December 28 marks Bolivia and much of Latin America’s version of April Fools Day (Día de los Inocentes).  Newspapers from around the country try to show how cute that they can be by planting fake stories on their print and online versions. An example of a good joke was the sports story in Los Tiempos newspaper about Argentina football player Ariel Ortega joining the club Aurora.  It was very believable because 1.) Ortega is the son of Bolivian immigrants in Argentina 2.) Aurora is preparing to play in the Libertadores Cup and a star player like that make sense. Yes, I fell for it.  Good job, Los Tiempos.  No harm, no foul.

However, in La Razon, another story caught my eye and for the entire day I believed that it was true.  It was about Santa Cruz Civic Committee President Branko Marinkovic being apprehended by masked men sent by the government. This is pretty irresponsible in my opinion, not because I fell for it, but because that story is more than believable since the government has threatened the arrest of their chief opposition. When, and not if, it happens, things will start to get very hairy once again in the country, and this story could have helped spread rumors and caused more confrontation in the country. 

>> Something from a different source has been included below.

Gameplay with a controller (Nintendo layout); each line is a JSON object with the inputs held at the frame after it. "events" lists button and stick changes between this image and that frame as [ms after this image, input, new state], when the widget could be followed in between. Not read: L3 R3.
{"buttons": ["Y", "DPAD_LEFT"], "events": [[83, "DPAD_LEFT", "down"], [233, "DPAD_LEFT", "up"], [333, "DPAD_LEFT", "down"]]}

Usually the admission of it being a joke is included at the end of each story, but the La Razon story was in the middle, thus making it harder to spot.

Truthiness in the Media

Looks like the Bolivian government is getting into the “truth” business by creating the first state-run newspaper.  According to ABI (the state’s information department), Evo Morales said:

 “Por primera el Estado tendrá su propio periódico y que difundirá cada día la verdad mediante los medios de comunicación”, señaló el Jefe de Estado..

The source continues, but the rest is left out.